October 31, 2011

Food Interview #8: The Ellusive and Creepy Tea Guy

Since it’s Halloween and I’m way behind on posting my interviews, I thought I’d get in the spirit with this little narrative of my encounter with the most awkward person I’ve ever admired, the ellusive, creepy tea guy.

[No picture. You’ll see why]

Imagine walking into an overpriced coffee shop on one of the ritziest streets in Santa Monica, expecting to be swindled into buying a tiny, delicately pampered, artistically rendered cup of cappuccino, only to find yourself mesmerized by a beautifully assorted tea collection with some of the best blends you’ve ever seen. This is exactly what happened when I stumbled upon The Art of Tea at Cafe Luxe.

All I had to do was smell it to know how good it was. I asked one of the coffee shop employees for more information as to who was responsible for this heaven. “This one guy but he travels a lot,” they said nonchalantly. From that point on I knew I had to talk to Steve Schwartz. After all, I am collecting some of the most interesting food people in LA for this interview series and I’m obsessed with tea as it is, so he was definitely a must.

Hunting him down, however, became something of a sport. Send out an enthusiastic email documenting my love of tea and my years of study leading to an extensive report on the industry, hear nothing in reply. Send out a fan-like Facebook message requesting a time to meet to discuss tea, no reply. Call him up on his extension, leaving a breathless message of unabashed tea passion, no reply. Leave word with a representative of his company, still no reply.

By this point, anyone following this lunatic journey would be thinking why I hadn’t given up. I’ll tell you why, it’s seriously good tea.

Resume. Send out another email with my 50+ page tea report along with my resume, hoping to get his attention that way, finally, a response of a brief two sentences telling me he doesn’t know how he can help me but that we could meet. Cue ecstatic jumping and squealing like a little girl on my part. This was my chance. I instantly reply and wait with bated breath.

Clearly, that was not the correct reaction because it generated yet another long bout of silence. This time, I decided to take action. I emailed him again, telling him that I was still interested in a chat with the idea that if he did not reply, I would call him up and demand a meeting anyway. Lucky for him, he did reply.

What would seem to be a dream meeting with my supposed hero of tea turned out to be a confused conference of mixed communication. I came into it with the sole intent of discussing tea from one passionate tea lover to another. He was of the impression that it was a job interview for some undefined position that he would consequently create should he find me suitable to work with. Needless to say, it was quite a bit more than distracting.

Regardless, somewhere between tea talk and the job interview, I learned more about the man behind the tea. He had started out in preventative medicine with the study of botanicals and the “alchemy of herbology.” His focus was herbs of China and India versus those of the West. It was through his studies and subsequent treatments administered to real patients that he was able to discover the various profiles of wellness. This knowledge quickly transferred to tea.

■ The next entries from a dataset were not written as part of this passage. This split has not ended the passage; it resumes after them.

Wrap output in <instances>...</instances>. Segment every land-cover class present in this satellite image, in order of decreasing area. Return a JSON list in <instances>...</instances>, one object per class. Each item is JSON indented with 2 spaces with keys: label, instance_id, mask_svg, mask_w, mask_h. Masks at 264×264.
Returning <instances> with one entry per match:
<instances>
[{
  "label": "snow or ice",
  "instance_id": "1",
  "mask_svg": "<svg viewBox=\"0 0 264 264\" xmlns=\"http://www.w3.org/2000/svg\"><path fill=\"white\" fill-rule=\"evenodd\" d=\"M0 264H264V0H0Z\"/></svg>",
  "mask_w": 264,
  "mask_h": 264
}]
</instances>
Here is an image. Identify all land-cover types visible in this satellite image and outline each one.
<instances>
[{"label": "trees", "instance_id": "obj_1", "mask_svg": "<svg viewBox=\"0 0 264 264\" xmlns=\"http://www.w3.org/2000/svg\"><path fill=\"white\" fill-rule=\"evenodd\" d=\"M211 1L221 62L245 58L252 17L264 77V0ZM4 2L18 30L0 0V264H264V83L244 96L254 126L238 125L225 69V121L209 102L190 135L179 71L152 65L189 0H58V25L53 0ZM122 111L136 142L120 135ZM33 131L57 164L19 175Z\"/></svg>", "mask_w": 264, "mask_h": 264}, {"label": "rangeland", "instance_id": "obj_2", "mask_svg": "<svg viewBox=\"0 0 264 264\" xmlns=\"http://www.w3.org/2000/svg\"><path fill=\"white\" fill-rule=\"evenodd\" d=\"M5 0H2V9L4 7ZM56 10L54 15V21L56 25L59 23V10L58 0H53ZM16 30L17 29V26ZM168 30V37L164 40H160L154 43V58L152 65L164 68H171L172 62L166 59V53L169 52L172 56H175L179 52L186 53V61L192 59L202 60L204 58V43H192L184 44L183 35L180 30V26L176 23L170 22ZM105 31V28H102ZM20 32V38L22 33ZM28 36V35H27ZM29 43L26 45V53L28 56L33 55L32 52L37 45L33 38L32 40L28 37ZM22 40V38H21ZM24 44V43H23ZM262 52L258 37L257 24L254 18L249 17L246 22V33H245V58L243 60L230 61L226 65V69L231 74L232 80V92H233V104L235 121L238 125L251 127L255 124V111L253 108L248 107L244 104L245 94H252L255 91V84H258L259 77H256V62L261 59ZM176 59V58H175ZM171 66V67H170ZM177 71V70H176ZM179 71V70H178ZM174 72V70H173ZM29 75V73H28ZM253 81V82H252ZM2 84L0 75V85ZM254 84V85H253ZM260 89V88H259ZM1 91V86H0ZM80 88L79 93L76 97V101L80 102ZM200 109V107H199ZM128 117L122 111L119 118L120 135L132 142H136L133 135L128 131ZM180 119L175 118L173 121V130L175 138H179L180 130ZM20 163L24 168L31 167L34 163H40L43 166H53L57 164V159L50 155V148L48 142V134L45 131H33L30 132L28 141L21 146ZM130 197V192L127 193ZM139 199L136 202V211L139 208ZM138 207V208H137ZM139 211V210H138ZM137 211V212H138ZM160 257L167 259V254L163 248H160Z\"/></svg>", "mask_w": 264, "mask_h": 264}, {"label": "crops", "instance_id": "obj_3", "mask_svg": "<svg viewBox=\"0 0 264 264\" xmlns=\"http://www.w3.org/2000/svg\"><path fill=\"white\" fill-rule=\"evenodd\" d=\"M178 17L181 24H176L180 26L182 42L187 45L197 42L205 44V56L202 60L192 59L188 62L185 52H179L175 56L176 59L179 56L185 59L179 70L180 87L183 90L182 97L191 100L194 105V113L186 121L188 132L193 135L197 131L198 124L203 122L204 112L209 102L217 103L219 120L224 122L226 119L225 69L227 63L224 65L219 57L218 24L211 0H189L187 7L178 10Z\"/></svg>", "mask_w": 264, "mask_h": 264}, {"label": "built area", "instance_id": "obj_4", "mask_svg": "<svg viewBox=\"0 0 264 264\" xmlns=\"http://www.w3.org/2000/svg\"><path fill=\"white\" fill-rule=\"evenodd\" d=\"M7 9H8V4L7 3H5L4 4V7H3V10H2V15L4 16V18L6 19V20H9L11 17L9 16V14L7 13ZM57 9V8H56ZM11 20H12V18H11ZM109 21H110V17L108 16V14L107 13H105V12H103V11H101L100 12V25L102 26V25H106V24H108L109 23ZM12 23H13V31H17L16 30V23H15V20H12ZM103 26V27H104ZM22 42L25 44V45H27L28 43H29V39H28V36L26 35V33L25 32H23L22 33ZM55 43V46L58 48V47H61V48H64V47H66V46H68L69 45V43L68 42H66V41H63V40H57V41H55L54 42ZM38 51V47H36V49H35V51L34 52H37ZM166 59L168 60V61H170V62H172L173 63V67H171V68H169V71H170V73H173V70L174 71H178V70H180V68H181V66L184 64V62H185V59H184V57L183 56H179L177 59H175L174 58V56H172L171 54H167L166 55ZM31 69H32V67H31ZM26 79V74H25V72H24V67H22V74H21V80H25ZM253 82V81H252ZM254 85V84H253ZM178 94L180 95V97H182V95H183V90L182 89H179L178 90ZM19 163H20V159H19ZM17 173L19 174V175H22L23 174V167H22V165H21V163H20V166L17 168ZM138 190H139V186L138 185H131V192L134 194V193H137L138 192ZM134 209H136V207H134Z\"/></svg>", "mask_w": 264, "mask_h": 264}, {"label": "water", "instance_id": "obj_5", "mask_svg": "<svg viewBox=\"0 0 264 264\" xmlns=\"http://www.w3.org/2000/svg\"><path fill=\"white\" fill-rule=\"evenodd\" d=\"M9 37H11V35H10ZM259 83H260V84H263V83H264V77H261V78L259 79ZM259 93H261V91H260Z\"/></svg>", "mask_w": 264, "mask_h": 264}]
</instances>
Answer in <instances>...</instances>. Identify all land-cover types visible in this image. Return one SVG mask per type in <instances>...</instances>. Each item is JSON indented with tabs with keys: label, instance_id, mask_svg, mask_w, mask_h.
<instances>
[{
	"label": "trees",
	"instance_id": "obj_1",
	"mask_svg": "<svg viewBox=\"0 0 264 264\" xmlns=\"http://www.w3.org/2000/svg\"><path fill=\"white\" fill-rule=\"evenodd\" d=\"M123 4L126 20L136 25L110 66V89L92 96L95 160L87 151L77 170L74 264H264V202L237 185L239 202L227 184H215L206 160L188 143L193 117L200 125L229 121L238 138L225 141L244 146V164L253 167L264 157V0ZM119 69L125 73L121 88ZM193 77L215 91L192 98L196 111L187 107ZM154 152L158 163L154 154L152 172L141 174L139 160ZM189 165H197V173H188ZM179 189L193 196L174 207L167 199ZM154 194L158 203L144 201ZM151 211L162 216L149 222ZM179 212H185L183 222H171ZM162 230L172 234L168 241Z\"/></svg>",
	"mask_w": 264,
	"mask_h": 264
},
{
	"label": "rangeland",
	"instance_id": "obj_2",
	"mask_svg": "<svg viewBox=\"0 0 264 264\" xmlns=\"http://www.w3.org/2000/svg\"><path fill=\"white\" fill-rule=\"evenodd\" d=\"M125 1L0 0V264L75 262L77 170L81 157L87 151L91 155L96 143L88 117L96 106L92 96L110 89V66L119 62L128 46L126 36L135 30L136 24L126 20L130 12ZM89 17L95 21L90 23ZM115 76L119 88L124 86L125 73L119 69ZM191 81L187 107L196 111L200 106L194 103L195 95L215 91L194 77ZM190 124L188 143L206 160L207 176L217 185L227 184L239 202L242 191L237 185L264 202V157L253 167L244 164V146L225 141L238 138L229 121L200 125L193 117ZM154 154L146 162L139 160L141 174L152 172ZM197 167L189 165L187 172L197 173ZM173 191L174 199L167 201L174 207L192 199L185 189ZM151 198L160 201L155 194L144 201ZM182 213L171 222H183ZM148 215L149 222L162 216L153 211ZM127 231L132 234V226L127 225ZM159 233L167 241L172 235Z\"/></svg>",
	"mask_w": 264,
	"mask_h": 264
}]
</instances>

Pretty soon, Steve Schwartz was blending up a tea storm. With blends like Mandarin Silk, 1896, and Apricot Escape, his teas soon garnered the interest of the general public. His blending savvy comes from the multiple trips to China and India he has taken over the past decade, which he continues to take to this day, that allow him to find only the best ingredients.

Business, on the other hand, is a sensitive topic and in this writer’s opinion, something he could do to improve upon. Starting with treating fans with dignity rather than trying to milk them of their every skill in online marketing. Personal opinions aside, this truly is one of America’s best tea selections and I wish his business only the best of luck. If I could only shake the feeling of being pierced with unwavering and probing eyes from my mind every time I hear the name, Art of Tea.

So in the end, I got to meet “The Tea Master,” I got grilled in a new way yet unseen for a job interview, and I got a pretty nice stash of free tea samples. Lessons learned (and I should have known this coming from a Russian household)? You’re only welcome if the tea is poured, otherwise you best stay on your toes.